First off, it's lousy being back. Sure, I complained last week how much I wanted to get home, how tired I was of eating dim sum and not being able to drink the tap water, and how I was weary of living out of a suitcase. But it was still
travel, and I am a traveler at heart. Now that I'm back home, the only thing I want to do is whisk my family back to all the great places I visited (OK, maybe not Guangzhou unless it's after the rainy season) and show them all the amazing things I saw. This feeling is made all the more intense by the fact that almost half my class is
still in Asia on many exciting adventures, and every day I see their photos posted to
Facebook and other sites, and I think to myself, "I should have extended too." Even though I'm sure that, had I done so, I would be complaining now about the heat or about having to lug 50 pounds of
formalwear into the heart of China or Thailand. It's an odd feeling, this schism that has occurred in our class with half of us back home and already complaining about the routines of work life and with the other half of our class still posting pictures from paradise.
Eventually they will come home, I keep telling myself, though their photos still look pretty darn spectacular. Another time.
Second, so much mental energy was invested in simply surviving until China-- for almost 20 months, this is what many of us have held up as the mile marker during the darkest times. "If I can just make it to China," many of us have told ourselves, "it will be worth it." Now not only have we made it to China, we've come back. What next? What are we supposed to use as motivation now?
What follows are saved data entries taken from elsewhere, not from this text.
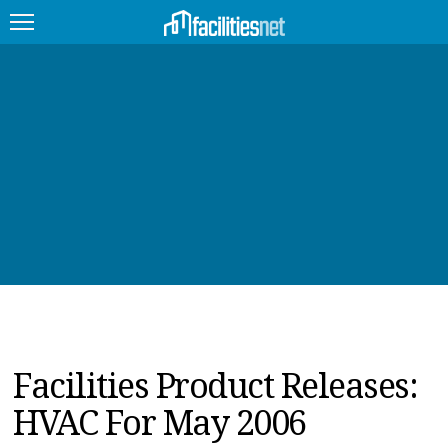
FEATURED
FACILITY TYPE
MANAGEMENT TOPICS
TECHNOLOGY TOPICS
TRENDING
JOBS
Facilities Product Releases:
PRODUCTS
HVAC For May 2006
EDUCATION
UPCOMING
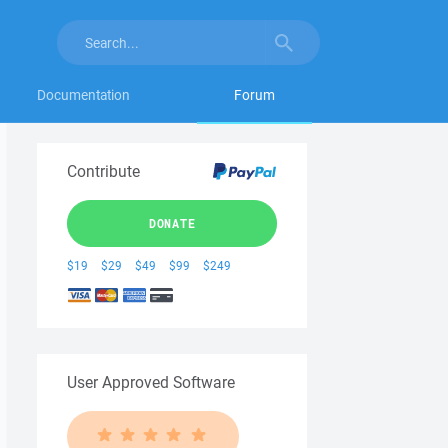
Documentation
Forum
Contribute
DONATE
$19
$29
$49
$99
$249
User Approved Software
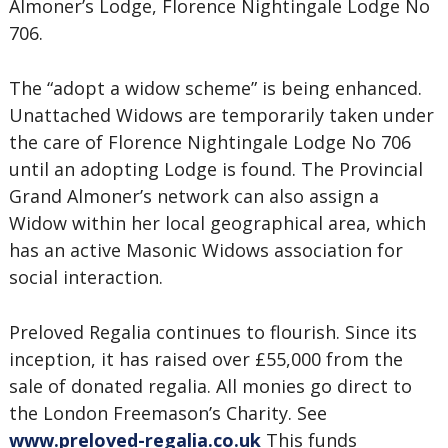
Almoner’s Lodge, Florence Nightingale Lodge No
706.
The “adopt a widow scheme” is being enhanced.
Unattached Widows are temporarily taken under
the care of Florence Nightingale Lodge No 706
until an adopting Lodge is found. The Provincial
Grand Almoner’s network can also assign a
Widow within her local geographical area, which
has an active Masonic Widows association for
social interaction.
Preloved Regalia continues to flourish. Since its
inception, it has raised over £55,000 from the
sale of donated regalia. All monies go direct to
the London Freemason’s Charity. See
www.preloved-regalia.co.uk
This funds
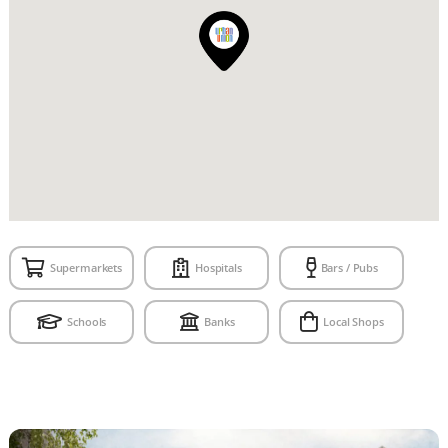
Supermarkets
Hospitals
Bars / Pubs
Schools
Banks
Local Shops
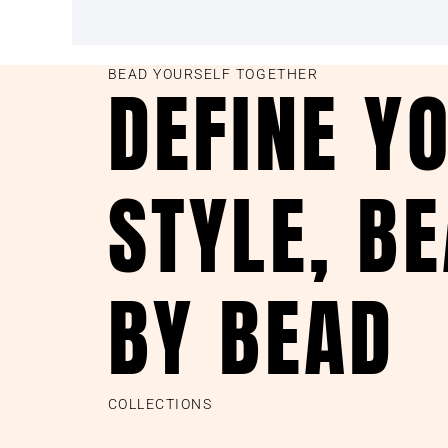
BEAD YOURSELF TOGETHER
DEFINE Y
STYLE, B
BY BEAD
COLLECTIONS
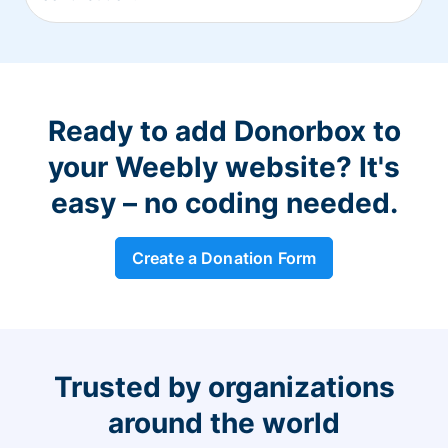
Ready to add Donorbox to
your Weebly website? It's
easy – no coding needed.
Create a Donation Form
Trusted by organizations
around the world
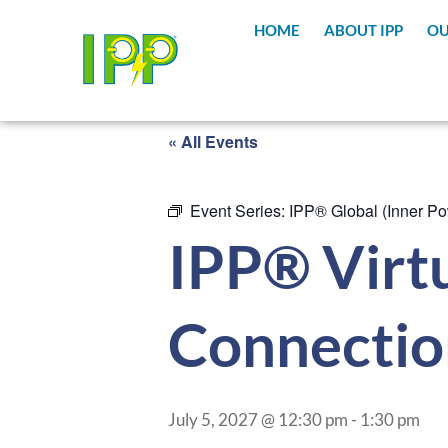
HOME
ABOUT IPP
OU
« All Events
Event Series:
IPP® Global (Inner Po
IPP® Virtu
Connectio
July 5, 2027 @ 12:30 pm
-
1:30 pm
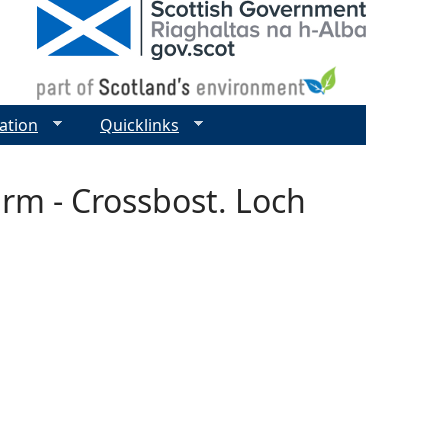
ation
Quicklinks
arm - Crossbost. Loch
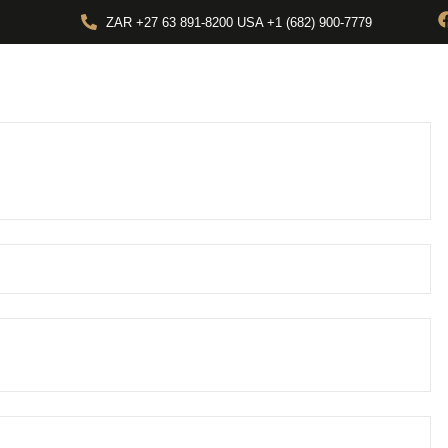
ZAR +27 63 891-8200 USA ‎+1 (682) 900-7779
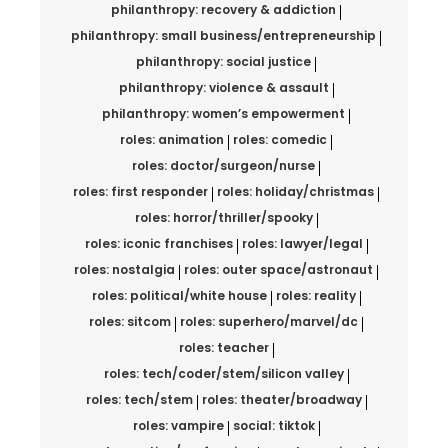
philanthropy: recovery & addiction
philanthropy: small business/entrepreneurship
philanthropy: social justice
philanthropy: violence & assault
philanthropy: women’s empowerment
roles: animation
roles: comedic
roles: doctor/surgeon/nurse
roles: first responder
roles: holiday/christmas
roles: horror/thriller/spooky
roles: iconic franchises
roles: lawyer/legal
roles: nostalgia
roles: outer space/astronaut
roles: political/white house
roles: reality
roles: sitcom
roles: superhero/marvel/dc
roles: teacher
roles: tech/coder/stem/silicon valley
roles: tech/stem
roles: theater/broadway
roles: vampire
social: tiktok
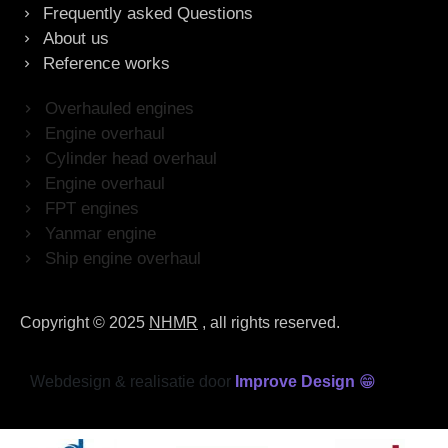
Frequently asked Questions
About us
Reference works
Overhauled engines
Engine overhaul
Cylinder head overhaul
Engine overhaul
FPT engines
Yanmar engine
Ship engine overhaul
Copyright © 2025
NHMR
, all rights reserved.
Webdesign & realisatie door
Improve Design
😁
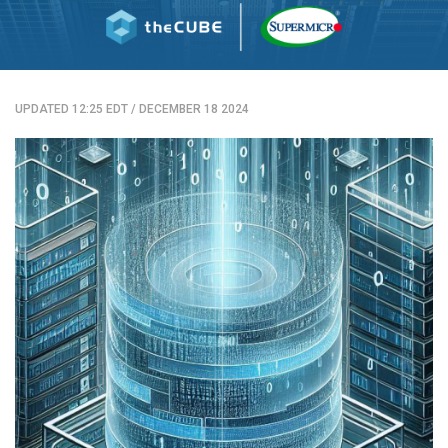
UPDATED 12:25 EDT
/
DECEMBER 18 2024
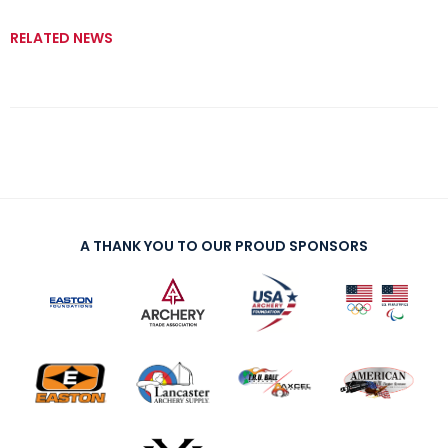
RELATED NEWS
A THANK YOU TO OUR PROUD SPONSORS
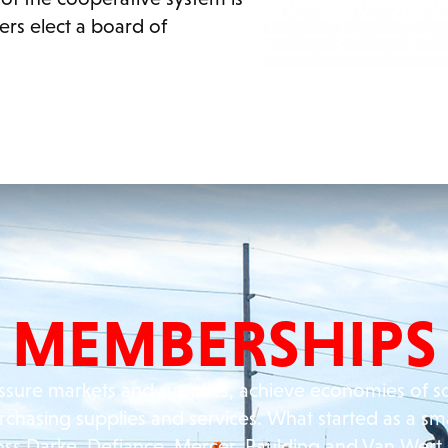
ers elect a board of
MEMBERSHIPS
ssure markets and supplies, achieve economies of s
rchasing supplies and services. What started as a sm
oss Darke, Defiance, Mercer, Paulding and Van Wert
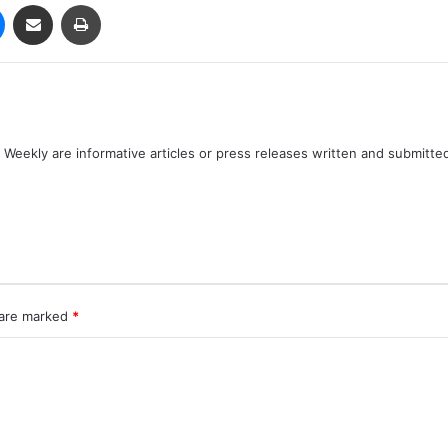
Messenger
Share via Email
Print
Weekly are informative articles or press releases written and submitte
 are marked
*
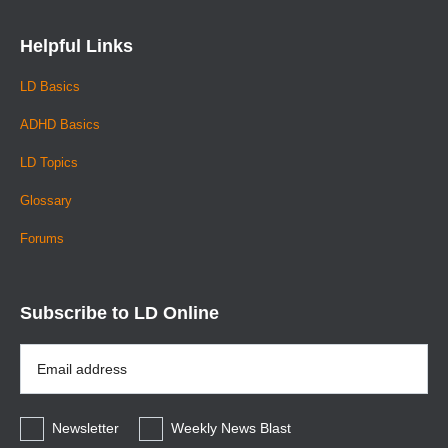
Helpful Links
LD Basics
ADHD Basics
LD Topics
Glossary
Forums
Subscribe to LD Online
Email
Address
*
Newsletter
Weekly News Blast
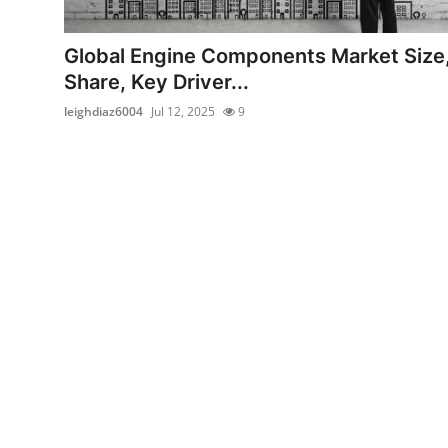
Submit Press Release
Global Engine Components Market Size
Guest Posting
Share, Key Driver...
leighdiaz6004
Jul 12, 2025
9
Advertise with US
Crypto
Business
Finance
Tech
Real Estate
General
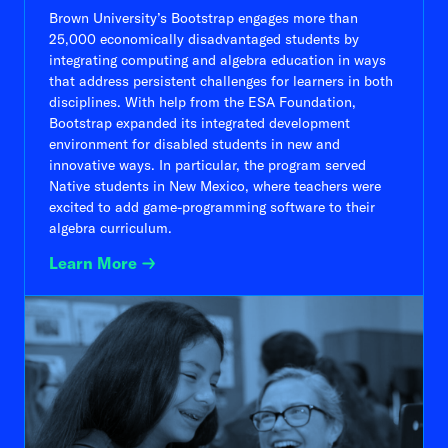
Brown University’s Bootstrap engages more than
25,000 economically disadvantaged students by
integrating computing and algebra education in ways
that address persistent challenges for learners in both
disciplines. With help from the ESA Foundation,
Bootstrap expanded its integrated development
environment for disabled students in new and
innovative ways. In particular, the program served
Native students in New Mexico, where teachers were
excited to add game-programming software to their
algebra curriculum.
Learn More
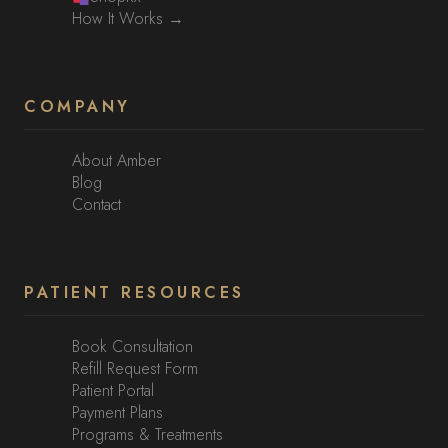
How It Works →
COMPANY
About Amber
Blog
Contact
PATIENT RESOURCES
Book Consultation
Refill Request Form
Patient Portal
Payment Plans
Programs & Treatments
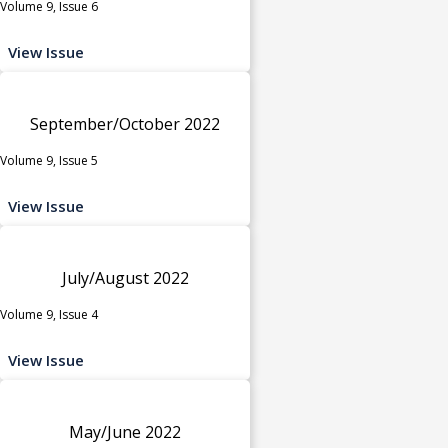
Volume 9, Issue 6
View Issue
September/October 2022
Volume 9, Issue 5
View Issue
July/August 2022
Volume 9, Issue 4
View Issue
May/June 2022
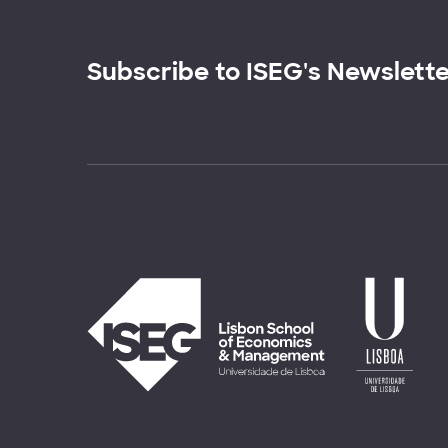
Subscribe to ISEG's Newslett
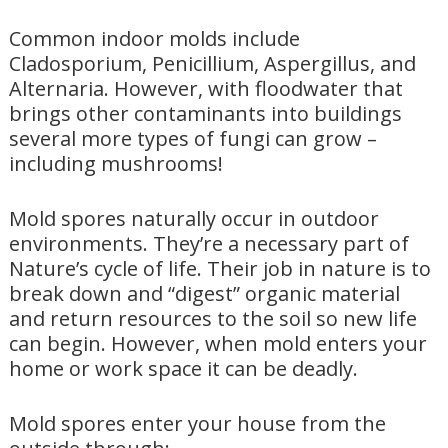
Common indoor molds include
Cladosporium, Penicillium, Aspergillus, and
Alternaria. However, with floodwater that
brings other contaminants into buildings
several more types of fungi can grow –
including mushrooms!
Mold spores naturally occur in outdoor
environments. They’re a necessary part of
Nature’s cycle of life. Their job in nature is to
break down and “digest” organic material
and return resources to the soil so new life
can begin. However, when mold enters your
home or work space it can be deadly.
Mold spores enter your house from the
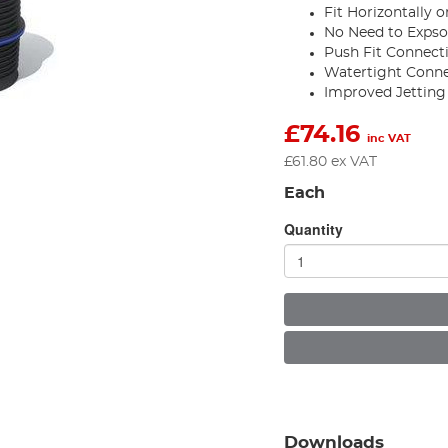
Fit Horizontally o
No Need to Expso
Push Fit Connect
Watertight Conn
Improved Jetting
£
74.16
inc VAT
£
61.80
ex VAT
Each
Quantity
Downloads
This second point feeds into the third: this wild, crazy, maddening, mind-expanding, wonderful journey of graduate education is rapidly coming to an end. We have just one more class together, April 24, and even that isn't a typical class day because it will consist solely of team presentations. Sometimes I feel like this whole experience went from 100 miles per hour to zero in the space of a few days. Nobody told me it was going to decelerate so quickly. I've written here before about the nagging fears of not having the forced discipline of team projects or looming class deadlines to keep me focused; now I wonder if I've really changed enough of the dusty synapses in my brain to really sustain anything close to my current level of productivity. And what about all the people in class? Part of the magic of this program has been learning from the diverse experiences of so many smart people. In my daily business routine, I don't encounter anywhere close to this diversity of people (though I am fortunate to work with extremely smart people)-- what to do upon departing the company of so many new friends and classmates? We talk about reunions but time will tell how much of that actually transpires. Personally, I hope we do continue to meet at the Corner Bar or some similarly grand locale.
Lastly, I am haunted by all the opportunity I sensed two weeks ago and which I can even now sense fading into the routine of everyday work life. Many of my classmates enjoyed their visit to Asia, still others couldn't wait to get home, and I looked at everything there as a potential job
opportunity. "I want to move my family to this country and live here-- how can I make that happen?" was my frame of reference for everything I saw and experienced. That's putting a lot of pressure on yourself, and now that I'm home and have told all my fantastic stories to my family, I think they are ready to move today. Back in the States, though, I'm
struggling to keep up my connections and find the time to do new research (jobs, benefits, apartments, cities, expat options, etc.).
All of this will sort itself out, I know. Perhaps what I need to set about doing once I walk across that graduation stage is to attack the expat relocation opportunity with the same rigor as I gave to my studies. If I can do that, we may yet get to live out some of the dreams I saw as possibilities last week. The good thing, at least, is that I have all those places in my mind now as possibilities.